Our cover story on top chef and restauranteur, Barbara Lynch got me thinking about my first forays into cooking, which involved wrestling with a Stanley wood-burning stove. I have fond memories of that black-iron beast, and the time I spent practically hugging it for the warmth that it threw off. Always cold as a child, the “range” as we called it, was the only source of heat in the kitchen, and I stayed as close to it as possible, often warming my feet in the oven on winter days.
I learned to cook when I was very young, to boil potatoes on top of the stove, and fry sausages and eggs, and I learned to bake, but my mother was the master of the fire. She knew how to stoke it, how much wood was needed to get the oven temperature just right so that our apple tarts came out with a nice golden crust. It was a talent that I came to appreciate when I was left in charge of the house for the first time. I was 12, and mother was away giving birth to one of my younger siblings. A hospital stay of 24 hours is now the norm, but back then women stayed in hospital for at least a week.
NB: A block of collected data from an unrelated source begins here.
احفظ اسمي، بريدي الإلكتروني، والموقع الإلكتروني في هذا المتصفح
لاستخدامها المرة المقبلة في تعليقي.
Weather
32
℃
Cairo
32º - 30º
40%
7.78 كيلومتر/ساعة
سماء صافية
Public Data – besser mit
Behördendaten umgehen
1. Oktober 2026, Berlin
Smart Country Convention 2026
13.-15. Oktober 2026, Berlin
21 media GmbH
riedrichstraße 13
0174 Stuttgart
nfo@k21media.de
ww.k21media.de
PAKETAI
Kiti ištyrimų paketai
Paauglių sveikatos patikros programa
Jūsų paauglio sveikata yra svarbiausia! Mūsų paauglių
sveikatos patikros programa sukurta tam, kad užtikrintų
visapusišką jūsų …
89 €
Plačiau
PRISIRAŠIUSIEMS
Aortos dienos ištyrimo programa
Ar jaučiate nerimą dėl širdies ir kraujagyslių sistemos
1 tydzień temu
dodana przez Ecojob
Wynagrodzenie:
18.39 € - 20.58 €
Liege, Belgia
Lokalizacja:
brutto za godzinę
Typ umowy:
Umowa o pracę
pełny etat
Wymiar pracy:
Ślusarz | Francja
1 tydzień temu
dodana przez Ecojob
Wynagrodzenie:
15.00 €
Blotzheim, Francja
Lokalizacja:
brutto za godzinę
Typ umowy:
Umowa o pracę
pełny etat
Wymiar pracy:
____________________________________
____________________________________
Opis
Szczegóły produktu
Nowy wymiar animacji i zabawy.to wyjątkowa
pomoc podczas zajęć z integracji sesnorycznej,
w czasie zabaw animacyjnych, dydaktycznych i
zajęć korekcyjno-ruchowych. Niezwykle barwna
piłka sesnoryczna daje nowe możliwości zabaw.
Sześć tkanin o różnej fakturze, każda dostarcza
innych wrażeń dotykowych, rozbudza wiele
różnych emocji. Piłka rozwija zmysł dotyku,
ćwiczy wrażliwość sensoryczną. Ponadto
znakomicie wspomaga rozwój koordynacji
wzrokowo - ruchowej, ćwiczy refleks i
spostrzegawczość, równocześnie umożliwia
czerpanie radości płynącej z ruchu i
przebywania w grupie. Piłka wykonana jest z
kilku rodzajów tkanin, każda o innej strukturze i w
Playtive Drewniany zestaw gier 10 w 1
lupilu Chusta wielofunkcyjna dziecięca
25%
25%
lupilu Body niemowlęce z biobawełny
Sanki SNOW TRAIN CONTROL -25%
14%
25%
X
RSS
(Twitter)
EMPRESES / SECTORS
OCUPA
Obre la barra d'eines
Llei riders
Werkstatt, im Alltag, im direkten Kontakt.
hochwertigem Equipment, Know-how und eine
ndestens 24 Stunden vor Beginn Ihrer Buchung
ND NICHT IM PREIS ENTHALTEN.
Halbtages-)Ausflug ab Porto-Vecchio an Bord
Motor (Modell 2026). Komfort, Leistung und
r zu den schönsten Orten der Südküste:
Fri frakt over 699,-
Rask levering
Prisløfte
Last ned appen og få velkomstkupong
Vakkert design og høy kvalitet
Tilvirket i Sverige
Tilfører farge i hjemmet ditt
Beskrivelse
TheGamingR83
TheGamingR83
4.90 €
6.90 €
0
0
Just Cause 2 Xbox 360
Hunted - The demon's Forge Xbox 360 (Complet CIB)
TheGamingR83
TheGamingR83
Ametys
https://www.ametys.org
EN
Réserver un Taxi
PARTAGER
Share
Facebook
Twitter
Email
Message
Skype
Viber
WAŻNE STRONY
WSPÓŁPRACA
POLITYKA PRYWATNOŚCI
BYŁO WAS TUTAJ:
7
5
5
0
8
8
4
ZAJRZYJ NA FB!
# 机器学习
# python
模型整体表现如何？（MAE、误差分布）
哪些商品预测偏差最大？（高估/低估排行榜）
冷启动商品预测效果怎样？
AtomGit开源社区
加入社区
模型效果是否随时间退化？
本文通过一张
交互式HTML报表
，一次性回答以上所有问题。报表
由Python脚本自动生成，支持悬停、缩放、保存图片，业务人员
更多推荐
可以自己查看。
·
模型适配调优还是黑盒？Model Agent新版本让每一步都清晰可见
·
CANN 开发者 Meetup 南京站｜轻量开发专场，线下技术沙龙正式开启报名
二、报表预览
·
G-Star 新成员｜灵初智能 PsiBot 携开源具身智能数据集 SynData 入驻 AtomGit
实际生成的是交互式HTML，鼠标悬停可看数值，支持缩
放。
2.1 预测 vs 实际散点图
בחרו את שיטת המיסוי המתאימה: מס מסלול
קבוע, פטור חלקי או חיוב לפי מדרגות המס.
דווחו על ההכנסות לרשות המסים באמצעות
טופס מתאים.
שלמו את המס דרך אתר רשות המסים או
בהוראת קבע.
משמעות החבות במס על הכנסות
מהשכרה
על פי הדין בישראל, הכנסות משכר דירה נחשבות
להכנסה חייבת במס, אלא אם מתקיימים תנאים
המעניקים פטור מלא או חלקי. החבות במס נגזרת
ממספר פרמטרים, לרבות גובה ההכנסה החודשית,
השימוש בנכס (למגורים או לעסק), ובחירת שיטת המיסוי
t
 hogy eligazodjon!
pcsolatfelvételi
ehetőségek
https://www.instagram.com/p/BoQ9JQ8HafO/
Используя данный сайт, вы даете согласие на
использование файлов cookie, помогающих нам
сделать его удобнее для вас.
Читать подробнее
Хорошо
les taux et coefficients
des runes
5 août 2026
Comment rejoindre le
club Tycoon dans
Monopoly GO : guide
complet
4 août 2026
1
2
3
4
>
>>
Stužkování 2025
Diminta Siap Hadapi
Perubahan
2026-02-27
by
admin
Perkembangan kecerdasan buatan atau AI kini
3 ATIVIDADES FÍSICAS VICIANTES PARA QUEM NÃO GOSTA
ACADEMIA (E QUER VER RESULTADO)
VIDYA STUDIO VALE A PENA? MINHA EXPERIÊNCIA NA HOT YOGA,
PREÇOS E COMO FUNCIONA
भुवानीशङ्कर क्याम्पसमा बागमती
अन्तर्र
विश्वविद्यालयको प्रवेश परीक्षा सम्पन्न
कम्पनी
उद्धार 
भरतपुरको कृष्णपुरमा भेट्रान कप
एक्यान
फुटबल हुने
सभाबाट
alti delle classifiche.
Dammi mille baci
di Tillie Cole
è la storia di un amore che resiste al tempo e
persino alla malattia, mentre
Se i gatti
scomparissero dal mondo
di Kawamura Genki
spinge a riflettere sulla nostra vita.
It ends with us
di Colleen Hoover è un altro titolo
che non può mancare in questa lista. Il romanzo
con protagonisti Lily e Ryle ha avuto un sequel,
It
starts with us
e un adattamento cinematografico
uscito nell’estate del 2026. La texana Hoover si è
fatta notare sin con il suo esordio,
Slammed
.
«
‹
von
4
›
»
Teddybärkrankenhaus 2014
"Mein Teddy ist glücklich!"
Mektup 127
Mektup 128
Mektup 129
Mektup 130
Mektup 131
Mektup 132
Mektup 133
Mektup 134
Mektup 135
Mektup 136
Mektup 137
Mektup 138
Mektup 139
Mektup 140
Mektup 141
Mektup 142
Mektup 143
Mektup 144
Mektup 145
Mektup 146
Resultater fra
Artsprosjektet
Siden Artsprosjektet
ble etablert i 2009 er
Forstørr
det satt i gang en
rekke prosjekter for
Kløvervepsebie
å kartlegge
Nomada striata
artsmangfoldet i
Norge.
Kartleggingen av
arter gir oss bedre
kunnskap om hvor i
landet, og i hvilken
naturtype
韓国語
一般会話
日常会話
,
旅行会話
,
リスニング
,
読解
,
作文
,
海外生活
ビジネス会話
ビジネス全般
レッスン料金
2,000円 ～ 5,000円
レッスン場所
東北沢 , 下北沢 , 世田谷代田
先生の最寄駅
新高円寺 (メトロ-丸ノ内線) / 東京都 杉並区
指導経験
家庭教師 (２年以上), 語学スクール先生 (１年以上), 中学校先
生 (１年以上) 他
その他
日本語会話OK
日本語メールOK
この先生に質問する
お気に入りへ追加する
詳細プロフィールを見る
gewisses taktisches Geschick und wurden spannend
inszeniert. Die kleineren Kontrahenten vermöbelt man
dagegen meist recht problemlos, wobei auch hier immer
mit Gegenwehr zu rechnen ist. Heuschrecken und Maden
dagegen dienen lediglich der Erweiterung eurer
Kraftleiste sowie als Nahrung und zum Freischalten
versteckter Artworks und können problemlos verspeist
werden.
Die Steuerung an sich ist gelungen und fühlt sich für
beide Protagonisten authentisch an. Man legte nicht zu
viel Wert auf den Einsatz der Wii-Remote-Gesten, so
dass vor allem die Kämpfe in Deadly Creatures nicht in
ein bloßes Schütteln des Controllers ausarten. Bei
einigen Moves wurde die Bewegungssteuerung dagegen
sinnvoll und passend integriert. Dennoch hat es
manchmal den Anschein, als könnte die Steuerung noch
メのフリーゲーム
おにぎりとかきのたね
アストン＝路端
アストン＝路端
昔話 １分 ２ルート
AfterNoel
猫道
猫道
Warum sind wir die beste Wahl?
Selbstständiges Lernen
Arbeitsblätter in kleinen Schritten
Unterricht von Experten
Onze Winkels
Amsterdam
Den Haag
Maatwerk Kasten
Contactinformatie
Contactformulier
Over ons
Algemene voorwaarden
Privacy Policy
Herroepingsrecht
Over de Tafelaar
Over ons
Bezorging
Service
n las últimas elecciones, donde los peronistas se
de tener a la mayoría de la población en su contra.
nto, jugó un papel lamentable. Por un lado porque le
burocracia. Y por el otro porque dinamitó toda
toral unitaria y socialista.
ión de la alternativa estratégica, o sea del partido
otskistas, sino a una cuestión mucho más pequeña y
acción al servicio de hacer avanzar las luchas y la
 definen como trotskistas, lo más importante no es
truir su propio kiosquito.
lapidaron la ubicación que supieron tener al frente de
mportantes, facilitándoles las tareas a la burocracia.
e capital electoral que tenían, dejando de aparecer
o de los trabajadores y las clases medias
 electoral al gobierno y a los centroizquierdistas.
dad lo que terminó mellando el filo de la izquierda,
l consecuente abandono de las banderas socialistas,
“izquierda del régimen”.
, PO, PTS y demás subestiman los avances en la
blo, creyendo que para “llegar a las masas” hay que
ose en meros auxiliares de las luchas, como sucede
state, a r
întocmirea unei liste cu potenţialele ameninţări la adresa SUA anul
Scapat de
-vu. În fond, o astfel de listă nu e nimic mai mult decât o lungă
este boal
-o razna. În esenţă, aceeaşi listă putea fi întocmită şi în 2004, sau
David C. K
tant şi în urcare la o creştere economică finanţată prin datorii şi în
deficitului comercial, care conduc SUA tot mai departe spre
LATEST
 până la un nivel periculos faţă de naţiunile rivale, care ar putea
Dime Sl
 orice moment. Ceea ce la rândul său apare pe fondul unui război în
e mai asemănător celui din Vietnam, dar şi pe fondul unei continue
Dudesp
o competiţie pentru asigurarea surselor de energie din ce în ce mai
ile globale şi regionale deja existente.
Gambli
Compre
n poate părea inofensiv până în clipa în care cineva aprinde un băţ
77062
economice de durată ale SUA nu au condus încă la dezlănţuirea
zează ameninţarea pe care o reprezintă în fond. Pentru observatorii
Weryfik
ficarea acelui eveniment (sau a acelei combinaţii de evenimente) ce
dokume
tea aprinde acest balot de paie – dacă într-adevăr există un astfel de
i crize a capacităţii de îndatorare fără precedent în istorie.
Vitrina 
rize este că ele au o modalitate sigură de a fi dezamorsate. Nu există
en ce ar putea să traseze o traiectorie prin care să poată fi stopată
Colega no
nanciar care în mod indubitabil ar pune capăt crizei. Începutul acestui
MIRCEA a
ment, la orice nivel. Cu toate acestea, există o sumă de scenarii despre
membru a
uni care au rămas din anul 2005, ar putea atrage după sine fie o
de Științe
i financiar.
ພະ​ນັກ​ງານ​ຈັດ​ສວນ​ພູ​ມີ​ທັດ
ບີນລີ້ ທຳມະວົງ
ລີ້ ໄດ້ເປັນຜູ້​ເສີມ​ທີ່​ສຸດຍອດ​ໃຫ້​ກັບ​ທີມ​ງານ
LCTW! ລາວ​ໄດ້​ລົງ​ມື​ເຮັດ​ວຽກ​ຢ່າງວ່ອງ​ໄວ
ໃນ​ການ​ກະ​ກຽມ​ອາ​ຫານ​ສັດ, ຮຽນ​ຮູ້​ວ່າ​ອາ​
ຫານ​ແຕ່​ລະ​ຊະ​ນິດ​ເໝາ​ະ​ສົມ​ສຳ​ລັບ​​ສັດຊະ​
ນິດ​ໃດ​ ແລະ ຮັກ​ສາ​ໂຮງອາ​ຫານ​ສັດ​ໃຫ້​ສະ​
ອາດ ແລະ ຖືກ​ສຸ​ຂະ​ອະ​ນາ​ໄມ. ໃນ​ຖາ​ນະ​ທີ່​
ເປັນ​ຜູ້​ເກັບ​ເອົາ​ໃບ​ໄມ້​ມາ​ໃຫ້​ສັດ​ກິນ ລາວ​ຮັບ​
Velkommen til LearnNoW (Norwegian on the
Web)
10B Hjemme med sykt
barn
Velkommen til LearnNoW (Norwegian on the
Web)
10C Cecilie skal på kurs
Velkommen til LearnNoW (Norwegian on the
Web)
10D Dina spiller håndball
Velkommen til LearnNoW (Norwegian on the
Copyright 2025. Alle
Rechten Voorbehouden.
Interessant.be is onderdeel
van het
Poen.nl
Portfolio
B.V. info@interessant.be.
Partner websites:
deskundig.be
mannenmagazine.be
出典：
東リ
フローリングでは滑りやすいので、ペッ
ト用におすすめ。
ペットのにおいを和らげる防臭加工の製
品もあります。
I enjoyed being in charge of my younger siblings while my mother was away. (Later they would accuse me of being bossy, but I like to think I was a benevolent dictator!) In my memory of that time, my mother was barely out the door when I had the baking utensils out and I was making my favorite buns. I measured all the ingredients (quadrupling the recipe since there were so many of us) and mixed everything in the yellow porcelain bowl. Then I poured the lot into two bun (cupcake) trays and after carefully putting them in the oven, I waited. And watched, and waited some more.
After an hour, the buns were as pale as when I first put them in. I added more wood to the fire, but to no avail. No matter how much I poked the logs, I couldn’t get the oven temperature up. Finally, I gave up and took them out, still pale in color and hard as stone. Alas, my brother Dessie happened into the kitchen just as I was taking them out the oven. Biting into one of my anemic specimens, proved to be an experience that he never forgot, and has never let me forget, either. Luckily, he lives on the West Coast, so I don’t see him that often, but when I do, his first question, more often that not, is: “Made any rock buns lately?”
Things got much easier in the cooking department when we got a gas cooker, but that old Stanley range, rock buns aside, still holds a warm spot in my heart.
All this reminiscing is by way of saying that I identify with Barbara Lynch, who at age 12, was cooking for the priests in Southie, her Boston Irish neighborhood. I will venture to say that shouldering that kind of responsibility early in life didn’t do her any harm, nor me either.
Another thing that endears Lynch to me is that in my early years in New York, I spent a lot of times in restaurants – waitressing. I remember those times with great affection. I loved the social aspects of the job, how everything revolved around the kitchen, and that wonderful surge of adrenalin that you got during the lunch and dinner rushes. But most of all, I remember the camaraderie that we shared as a team. We were all young and far away from home, mostly immigrants from different parts of the globe, and we had a lot fun together.
Lynch’s story is one of many interesting features in this, our summer reading issue. Rosemary Rogers writes a thought-provoking piece on reporter Dorothy Kilgallen who was investigating JFK’s assassination when she herself died under mysterious circumstances. Colin Lacey’s piece on the roots of Irish and its links to other languages highlights the common bonds we share with others. (And reminds me again of the restaurant workers I knew back in the day. I dare say, that should I find myself on the other side of the wall, my kitchen Spanish will stand me in good stead.)
In other stories, Geoffrey Cobb writes about Thomas Crawford, the son of Irish immigrants, whose “freedom” statue sits on top of the U.S. Capitol dome. Olivia O’Mahony writes about Samuel Beckett, and Ray Cavanaugh writes about the Healys, a mixed-race family who passed for white back when inter-racial marriages were forbidden.
On a cheerful note, Allen Leech, Downton’s Abbey’s Irish chauffeur, takes questions from Adam Farley, and Edythe Preet writes about her father, his love of literature, his story-telling abilities, and his passion for strawberry shortcake. And there’s lots more besides. When you are done reading, I recommend Maudie, a beautiful movie that I’m sure you will love as much as I did. You can read about it in this issue too.